● Provided data:
= Beginning of Section =

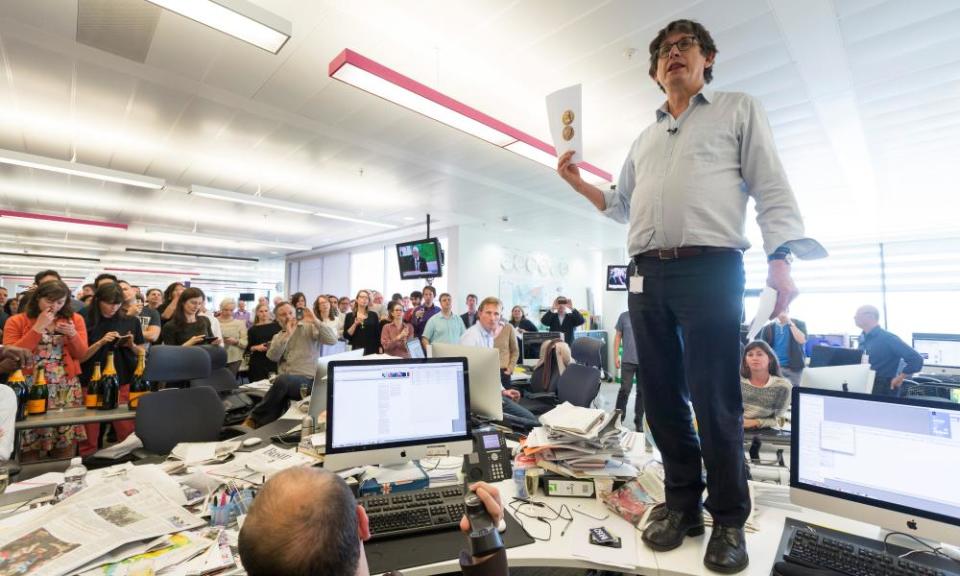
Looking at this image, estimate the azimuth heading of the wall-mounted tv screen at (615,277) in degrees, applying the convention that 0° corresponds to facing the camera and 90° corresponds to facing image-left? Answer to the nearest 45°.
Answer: approximately 0°

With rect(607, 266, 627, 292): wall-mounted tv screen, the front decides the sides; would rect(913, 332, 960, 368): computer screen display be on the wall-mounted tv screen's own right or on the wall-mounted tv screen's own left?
on the wall-mounted tv screen's own left

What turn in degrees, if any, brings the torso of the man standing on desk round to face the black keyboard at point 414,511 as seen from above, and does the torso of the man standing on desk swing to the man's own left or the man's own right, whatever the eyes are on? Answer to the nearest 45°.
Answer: approximately 45° to the man's own right

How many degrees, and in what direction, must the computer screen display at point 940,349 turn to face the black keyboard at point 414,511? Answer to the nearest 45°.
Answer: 0° — it already faces it

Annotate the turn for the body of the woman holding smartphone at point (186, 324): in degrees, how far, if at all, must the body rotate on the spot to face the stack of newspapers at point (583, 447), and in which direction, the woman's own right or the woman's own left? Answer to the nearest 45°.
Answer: approximately 45° to the woman's own right

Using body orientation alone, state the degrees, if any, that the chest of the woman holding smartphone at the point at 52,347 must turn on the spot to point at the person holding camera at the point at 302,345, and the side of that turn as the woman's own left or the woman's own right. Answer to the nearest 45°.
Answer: approximately 45° to the woman's own left

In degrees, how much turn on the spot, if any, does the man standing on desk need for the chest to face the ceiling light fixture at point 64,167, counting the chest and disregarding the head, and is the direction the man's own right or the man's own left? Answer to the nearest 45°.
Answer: approximately 45° to the man's own right

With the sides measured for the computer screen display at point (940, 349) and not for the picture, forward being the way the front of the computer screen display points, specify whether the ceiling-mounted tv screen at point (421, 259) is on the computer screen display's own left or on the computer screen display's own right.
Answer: on the computer screen display's own right

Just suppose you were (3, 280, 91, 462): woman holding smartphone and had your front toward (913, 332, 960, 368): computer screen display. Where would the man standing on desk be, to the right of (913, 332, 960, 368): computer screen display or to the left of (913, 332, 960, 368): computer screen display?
right
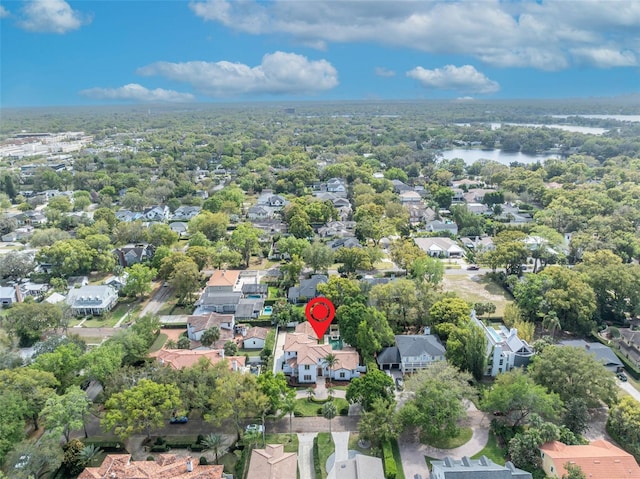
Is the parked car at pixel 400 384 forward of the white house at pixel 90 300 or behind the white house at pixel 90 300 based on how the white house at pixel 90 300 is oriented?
forward

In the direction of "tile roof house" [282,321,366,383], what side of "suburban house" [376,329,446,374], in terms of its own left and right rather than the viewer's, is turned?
right

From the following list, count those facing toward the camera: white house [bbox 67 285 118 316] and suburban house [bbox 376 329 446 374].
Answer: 2

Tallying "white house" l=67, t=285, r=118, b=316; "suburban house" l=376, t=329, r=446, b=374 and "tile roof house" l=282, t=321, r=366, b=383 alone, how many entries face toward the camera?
3

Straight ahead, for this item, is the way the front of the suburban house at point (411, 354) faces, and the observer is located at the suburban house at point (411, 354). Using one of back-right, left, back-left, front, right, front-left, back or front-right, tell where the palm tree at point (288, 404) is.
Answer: front-right

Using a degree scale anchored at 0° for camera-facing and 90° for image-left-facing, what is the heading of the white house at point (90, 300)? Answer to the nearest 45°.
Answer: approximately 0°

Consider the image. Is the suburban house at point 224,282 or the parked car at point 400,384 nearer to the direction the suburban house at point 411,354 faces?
the parked car

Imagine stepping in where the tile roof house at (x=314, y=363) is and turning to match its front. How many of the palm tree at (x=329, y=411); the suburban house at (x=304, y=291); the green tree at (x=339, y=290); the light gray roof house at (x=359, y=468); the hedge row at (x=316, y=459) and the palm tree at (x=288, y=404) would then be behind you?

= End of Section =

● Action item: Quote the records word for word from their beginning through the line containing "Answer: approximately 45° to the woman's own left", including that line, and leave out the pictures.

● Answer to this task:
Looking at this image, estimate the azimuth heading of the wall-mounted tv screen at (615,277) in degrees, applying the convention that 0° corresponds to facing the camera and 90° corresponds to facing image-left? Answer to the nearest 45°.
Answer: approximately 0°

With rect(607, 266, 627, 292): wall-mounted tv screen, the front decides the sides; would rect(913, 332, 960, 368): computer screen display be on the wall-mounted tv screen's own right or on the wall-mounted tv screen's own left?
on the wall-mounted tv screen's own left

What turn in degrees, if any, brings the torso of the man standing on desk round to face the black keyboard at point 414,511 as seen from above, and does the torso of the man standing on desk swing to the man's own left or the man's own right, whatever the eyes are on? Answer to the nearest 45°.
Answer: approximately 45° to the man's own right

How many degrees, and in what direction, must the computer screen display at point 940,349 turn to face the black keyboard at point 414,511? Answer to the nearest 45°.
Answer: 0° — it already faces it

Annotate the turn for the body of the woman holding smartphone at point (186, 324): in degrees, how far, if at all, must the body rotate on the spot to face the stack of newspapers at point (583, 447), and in which direction, the woman's own right or the woman's own left? Answer to the nearest 45°.
Answer: approximately 45° to the woman's own right

Using body orientation alone, state the degrees, if any, that the chest of the woman holding smartphone at the point at 52,347 must turn on the spot to point at the person holding camera at the point at 302,345, and the side of that turn as the woman's own left or the woman's own right. Answer to the nearest 45°.
Answer: approximately 45° to the woman's own left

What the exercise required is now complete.